[[ Passage to read open ]]
# Import

In [9]:
import numpy as np
import pandas as pd
import os
import torch
import torch.nn as nn
from collections import Counter
import warnings
import string
import itertools
from copy import deepcopy
import collections
from sklearn.model_selection import train_test_split
import json
import random
import re
import torch.optim as optim
from collections import defaultdict
import io
from torch.utils.data import DataLoader, TensorDataset
from torch.nn.utils.rnn import pad_sequence
import torch.nn.functional as F
import tkinter as tk
from tkinter import filedialog
from Model import CharLSTM

# Parameters

In [10]:
BATCH_SIZE = 4
DEVICE = 'cuda' if torch.cuda.is_available() else 'cpu'
criterion = nn.CrossEntropyLoss()
lr = 0.001
wd = 0.0001
momentum = 0.9

# Import the Dataset

We must import the dataset manually since it is taken by the LEAF project.

So far the project is to go on the data folder of shakespeare and:
1. ./get_data.sh inside the preprocess folder
2. ./data_to_json.sh
3. cd ..
3. ././preprocess.sh -s niid --sf 0.2 -k 0 -t sample -tf 0.8 [depending on the preferencies]

## Upload the training and the testing dataset

Please upload the training dataset provided by LEAF here.

In [11]:
root = tk.Tk()
#root.withdraw()

file_path = filedialog.askopenfilename(filetypes=[("JSON files", "*.json")])

if file_path:
    with open(file_path, 'r') as file:
        data = json.load(file)
            
root.destroy()

Please upload the test dataset provided by LEAF.

In [12]:
root = tk.Tk()
#root.withdraw()

file_path = filedialog.askopenfilename(filetypes=[("JSON files", "*.json")])

if file_path:
    with open(file_path, 'r') as file:
        test_data = json.load(file)
            
root.destroy()

## Statistics of the dataset
Just for testing porpouses we can print some statistics about the uploaded dataset.

The values used for the train/test split and the number of his samples are inspired by:
Acar, Durmus Alp Emre, et al. "Federated learning based on dynamic regularization." arXiv preprint arXiv:2111.04263 (2021).

In [13]:
total_samples = sum(data['num_samples'])
print(f"Total number of train samples: {total_samples}")

total_samples = sum(test_data['num_samples'])
print(f"Total number of test samples: {total_samples}")

Total number of train samples: 253569
Total number of test samples: 50769


In [14]:
users = data['users']
num_samples = data['num_samples']
user_data = data['user_data']

In [15]:
number_of_clients = len(users)
print(f"Number of clients: {number_of_clients}")

Number of clients: 100


## Vocab creation

In [16]:
all_texts = ''.join([''.join(seq) for user in users for seq in user_data[user]['x']])
chars = sorted(set(all_texts))
char_to_idx = {ch: idx for idx, ch in enumerate(chars)}

# Add the padding character
char_to_idx['<pad>'] = len(char_to_idx)
[[ Passage to read closed ]]
[[ Material supplied open ]]
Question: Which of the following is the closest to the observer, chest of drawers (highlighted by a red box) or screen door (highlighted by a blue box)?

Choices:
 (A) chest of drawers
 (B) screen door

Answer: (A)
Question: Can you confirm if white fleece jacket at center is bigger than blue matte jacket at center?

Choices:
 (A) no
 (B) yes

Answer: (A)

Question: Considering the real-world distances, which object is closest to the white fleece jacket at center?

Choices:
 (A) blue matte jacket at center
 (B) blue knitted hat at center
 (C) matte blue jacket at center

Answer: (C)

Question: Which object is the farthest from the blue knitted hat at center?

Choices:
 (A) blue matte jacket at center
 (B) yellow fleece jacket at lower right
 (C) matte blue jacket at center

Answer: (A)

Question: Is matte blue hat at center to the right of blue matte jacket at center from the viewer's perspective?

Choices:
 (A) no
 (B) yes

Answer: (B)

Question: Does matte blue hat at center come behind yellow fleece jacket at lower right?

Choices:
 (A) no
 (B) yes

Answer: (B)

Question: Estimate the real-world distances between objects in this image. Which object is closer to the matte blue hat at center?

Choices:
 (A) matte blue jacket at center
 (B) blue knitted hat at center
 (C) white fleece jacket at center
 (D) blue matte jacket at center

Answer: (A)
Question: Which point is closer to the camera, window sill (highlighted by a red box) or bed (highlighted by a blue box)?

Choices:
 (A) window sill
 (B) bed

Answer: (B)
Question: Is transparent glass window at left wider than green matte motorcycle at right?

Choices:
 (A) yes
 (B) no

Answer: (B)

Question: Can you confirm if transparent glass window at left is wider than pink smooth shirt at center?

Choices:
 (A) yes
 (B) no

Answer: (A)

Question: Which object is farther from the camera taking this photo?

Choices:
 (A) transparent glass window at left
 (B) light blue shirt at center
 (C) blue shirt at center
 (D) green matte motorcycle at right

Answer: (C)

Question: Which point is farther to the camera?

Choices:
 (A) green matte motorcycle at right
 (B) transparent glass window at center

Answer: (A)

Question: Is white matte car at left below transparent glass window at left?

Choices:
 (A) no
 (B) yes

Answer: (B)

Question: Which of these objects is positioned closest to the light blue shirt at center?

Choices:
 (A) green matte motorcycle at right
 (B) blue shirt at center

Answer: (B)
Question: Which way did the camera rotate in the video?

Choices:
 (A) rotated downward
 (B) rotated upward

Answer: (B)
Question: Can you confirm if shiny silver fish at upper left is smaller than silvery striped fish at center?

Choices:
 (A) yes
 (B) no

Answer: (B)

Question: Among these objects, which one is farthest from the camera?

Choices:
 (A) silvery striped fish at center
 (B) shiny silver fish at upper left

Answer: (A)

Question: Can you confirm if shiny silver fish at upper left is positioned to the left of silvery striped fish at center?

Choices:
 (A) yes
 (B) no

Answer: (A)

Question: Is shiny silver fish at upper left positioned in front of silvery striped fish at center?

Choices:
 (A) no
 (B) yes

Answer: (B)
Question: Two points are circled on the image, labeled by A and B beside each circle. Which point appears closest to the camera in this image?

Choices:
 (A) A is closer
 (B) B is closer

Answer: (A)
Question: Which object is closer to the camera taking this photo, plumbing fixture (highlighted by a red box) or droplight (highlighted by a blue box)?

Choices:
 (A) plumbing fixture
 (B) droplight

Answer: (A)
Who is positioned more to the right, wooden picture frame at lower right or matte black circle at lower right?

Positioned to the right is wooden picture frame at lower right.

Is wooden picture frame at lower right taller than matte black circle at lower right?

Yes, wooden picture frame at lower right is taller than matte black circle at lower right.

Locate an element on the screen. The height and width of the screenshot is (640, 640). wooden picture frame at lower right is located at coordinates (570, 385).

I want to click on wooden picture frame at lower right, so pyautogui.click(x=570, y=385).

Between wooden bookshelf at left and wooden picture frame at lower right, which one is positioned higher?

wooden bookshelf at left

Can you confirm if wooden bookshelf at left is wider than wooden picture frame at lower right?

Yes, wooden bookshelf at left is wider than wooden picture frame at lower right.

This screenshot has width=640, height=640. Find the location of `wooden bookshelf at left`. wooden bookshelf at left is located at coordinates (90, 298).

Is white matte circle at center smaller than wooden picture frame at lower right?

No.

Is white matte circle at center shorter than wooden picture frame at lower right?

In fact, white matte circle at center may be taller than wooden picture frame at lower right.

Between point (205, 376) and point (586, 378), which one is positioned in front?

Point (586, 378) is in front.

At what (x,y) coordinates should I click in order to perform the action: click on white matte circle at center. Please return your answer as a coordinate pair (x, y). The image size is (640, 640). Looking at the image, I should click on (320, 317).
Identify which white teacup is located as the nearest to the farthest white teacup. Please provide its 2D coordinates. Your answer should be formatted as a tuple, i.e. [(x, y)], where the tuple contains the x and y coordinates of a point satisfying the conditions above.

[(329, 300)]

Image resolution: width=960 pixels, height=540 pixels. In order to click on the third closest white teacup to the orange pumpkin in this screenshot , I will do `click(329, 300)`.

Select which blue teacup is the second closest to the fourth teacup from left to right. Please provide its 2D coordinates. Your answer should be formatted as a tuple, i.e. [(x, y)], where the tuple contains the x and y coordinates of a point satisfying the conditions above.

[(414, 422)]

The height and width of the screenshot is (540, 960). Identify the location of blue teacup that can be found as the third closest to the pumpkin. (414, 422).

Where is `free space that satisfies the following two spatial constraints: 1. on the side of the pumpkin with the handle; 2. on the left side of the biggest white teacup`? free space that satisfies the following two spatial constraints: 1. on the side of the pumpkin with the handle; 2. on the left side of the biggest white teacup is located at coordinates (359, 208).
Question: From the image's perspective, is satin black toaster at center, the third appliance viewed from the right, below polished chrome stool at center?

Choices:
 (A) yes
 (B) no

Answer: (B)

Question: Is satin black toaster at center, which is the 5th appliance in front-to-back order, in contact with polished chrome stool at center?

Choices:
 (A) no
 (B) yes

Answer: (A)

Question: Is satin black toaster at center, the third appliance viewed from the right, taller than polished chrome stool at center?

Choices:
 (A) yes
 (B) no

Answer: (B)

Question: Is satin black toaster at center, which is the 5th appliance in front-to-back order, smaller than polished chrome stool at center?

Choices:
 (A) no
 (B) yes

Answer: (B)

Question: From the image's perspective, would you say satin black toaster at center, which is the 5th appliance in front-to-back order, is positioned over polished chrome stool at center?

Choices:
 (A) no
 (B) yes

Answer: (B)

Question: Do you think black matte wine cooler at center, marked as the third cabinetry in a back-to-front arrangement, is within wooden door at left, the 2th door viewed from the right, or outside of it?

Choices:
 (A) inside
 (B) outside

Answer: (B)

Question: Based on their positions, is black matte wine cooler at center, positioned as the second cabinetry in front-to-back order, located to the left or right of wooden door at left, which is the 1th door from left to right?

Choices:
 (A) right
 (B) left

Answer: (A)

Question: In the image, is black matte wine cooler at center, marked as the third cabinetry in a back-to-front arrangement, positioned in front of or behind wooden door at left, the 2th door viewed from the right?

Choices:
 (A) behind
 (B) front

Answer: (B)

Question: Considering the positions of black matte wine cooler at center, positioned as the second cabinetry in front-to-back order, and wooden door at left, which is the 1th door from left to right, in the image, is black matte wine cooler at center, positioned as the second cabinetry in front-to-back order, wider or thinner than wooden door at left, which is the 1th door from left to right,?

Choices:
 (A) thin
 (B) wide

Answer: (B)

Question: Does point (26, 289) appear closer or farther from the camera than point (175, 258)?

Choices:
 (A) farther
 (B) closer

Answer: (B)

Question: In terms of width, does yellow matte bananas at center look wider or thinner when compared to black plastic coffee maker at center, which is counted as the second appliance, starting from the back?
[[ Material supplied closed ]]
» Problem set:
a. List every section heading in the notebook, in the order they appear.
b. Retype the notebook's text from "The values used" down to "total_samples = sum(test_data['num_samples'])".
The records stand apart from the notebook and are unrelated to it.

» Numbered answers:
a.
Import
Parameters
Import the Dataset
Upload the training and the testing dataset
Statistics of the dataset
Vocab creation

b.
The values used for the train/test split and the number of his samples are inspired by:
Acar, Durmus Alp Emre, et al. "Federated learning based on dynamic regularization." arXiv preprint arXiv:2111.04263 (2021).

In [13]:
total_samples = sum(data['num_samples'])
print(f"Total number of train samples: {total_samples}")

total_samples = sum(test_data['num_samples'])